George Bosilca wrote:
> You're right, the sentence was messed-up. My intent was to say that I
> found the problem, made a fix and once this fix applied to the trunk
> I was not able to reproduce the deadlock.
But you were able to reproduce the deadlock before you made the fix?

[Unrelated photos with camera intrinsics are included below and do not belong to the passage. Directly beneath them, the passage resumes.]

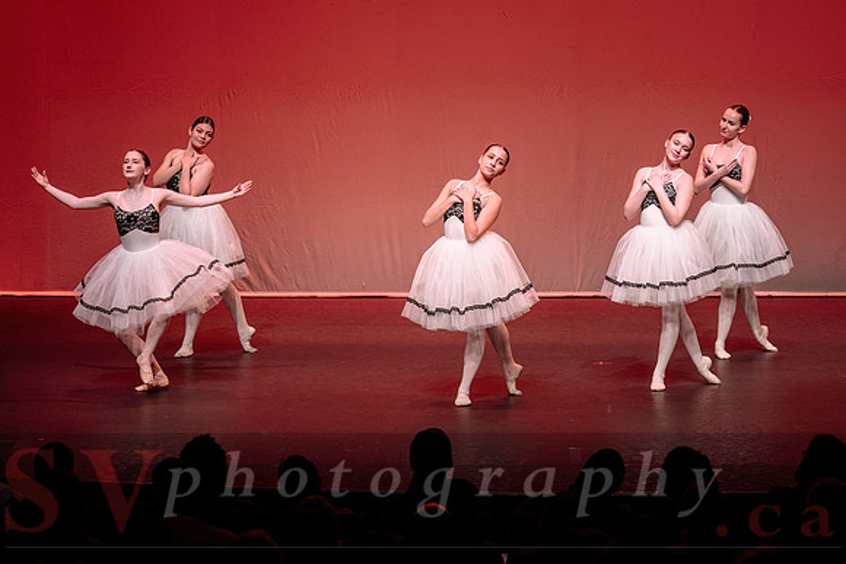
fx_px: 2773
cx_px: 404
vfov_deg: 11.6
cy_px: 161
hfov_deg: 17.3
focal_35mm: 118
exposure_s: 1/400
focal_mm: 80
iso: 1000
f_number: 2.8
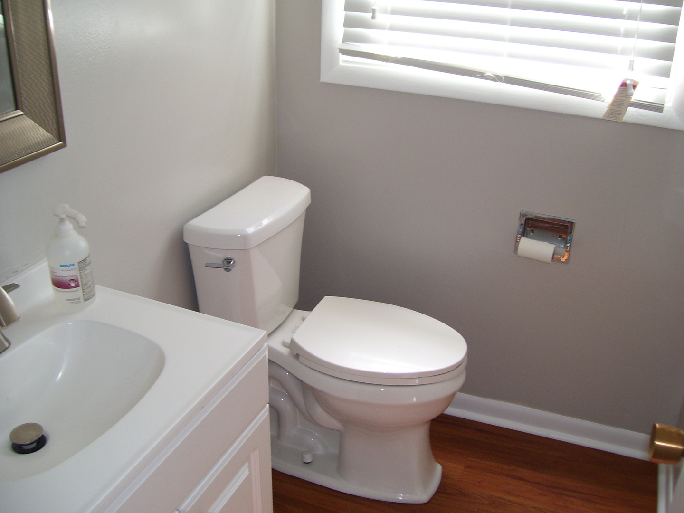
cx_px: 342
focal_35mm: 37
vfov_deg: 38.7
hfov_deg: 50.1
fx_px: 731
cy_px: 256
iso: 80
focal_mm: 6
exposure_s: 1/60
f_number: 2.7
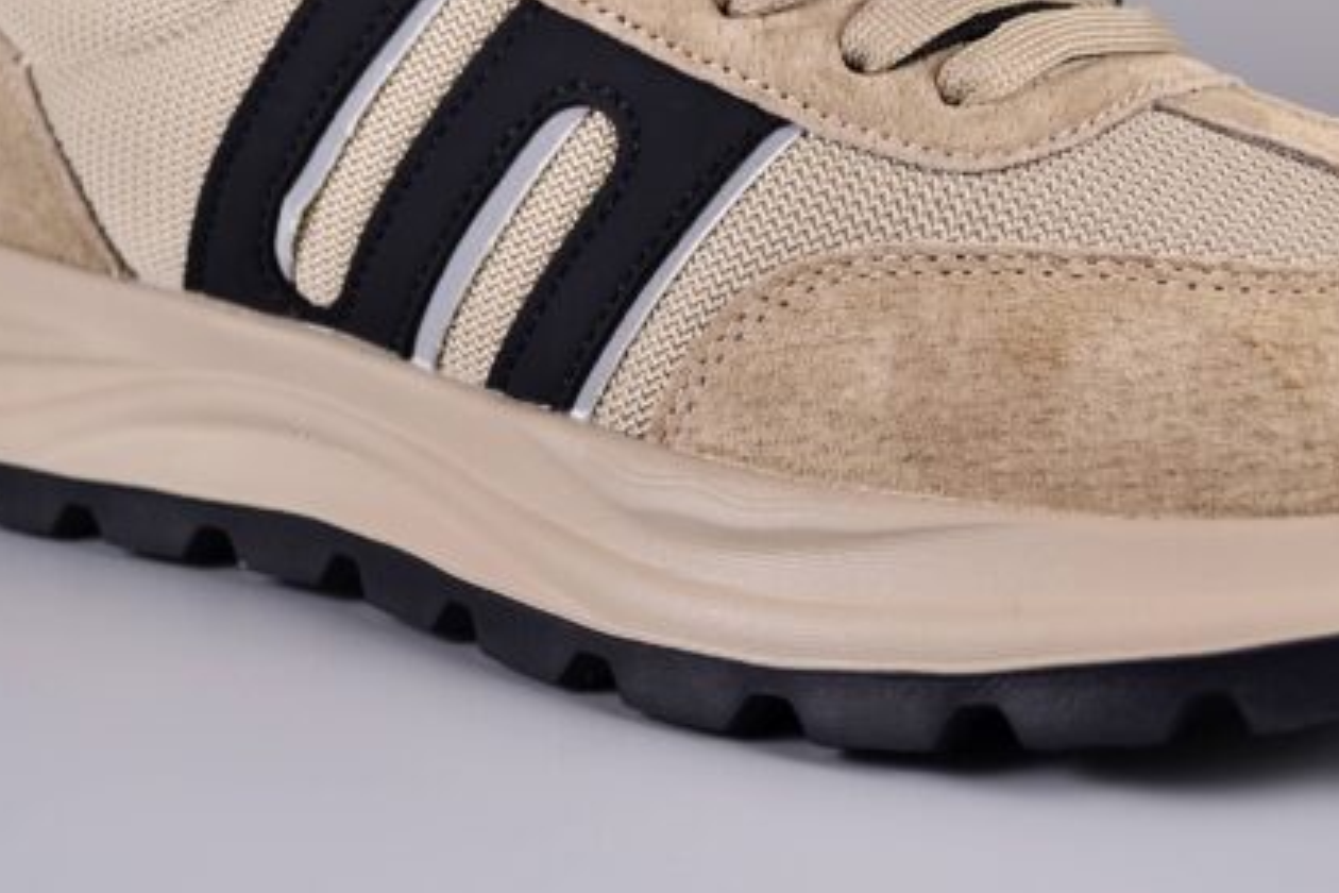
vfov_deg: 16.4
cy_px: 222
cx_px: 794
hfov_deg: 24.5
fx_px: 3085
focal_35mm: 83
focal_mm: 29
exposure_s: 1/80
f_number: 4.5
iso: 100
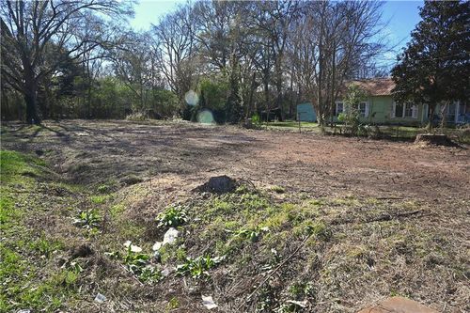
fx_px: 313
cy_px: 156
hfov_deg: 73.8
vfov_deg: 53.1
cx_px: 235
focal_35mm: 24
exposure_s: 1/1000
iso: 3200
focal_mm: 24
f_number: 16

Anyhow, if I get fresh bits (through r20947) and I back out r20944
(either in the source code or simply by setting the mpool_sm_min_size
MCA parameter to 0), I get deadlock.
> Based on your description of the bug I forced osu_bw to send 1024 non-
> blocking sends (instead of the default 64), and I still don't get the
> deadlock. I'm trilled ...
Yes, that's a good test. You're sure you had mpool_sm_min_size set to
0? I just don't have the same luck you do. I get the hang even with
your fixes.
> On Apr 6, 2009, at 19:56 , Eugene Loh wrote:
>
>> George Bosilca wrote:
>>
>>> I got some free time (yeh haw) and took a look at the OB1 PML in
>>> order to fix the issue. I think I found the problem, as I'm unable
>>> to reproduce this error.
>>
>> Sorry, this sentence has me baffled. Are you unable to reproduce
>> the problem before the fixes or afterwards? The first step is to
>> reproduce the problem, right? To do so:
>>
>> A) Back out r20944. Easy way to do that is just
>>
>> % setenv OMPI_MCA_mpool_sm_min_size 0
>>
>> B) Check that osu_bw.c hangs when using sm and you reach rendezvous
>> message size.
>>
>> C) Introduce your changes and make sure that osu_bw.c runs to
>> completion.
>>
>>> Can you please give it a try with 20946 and 20947 but without 20944?
>>
>> osu_bw.c hangs for me. The PML fix did not seem to work.
>
|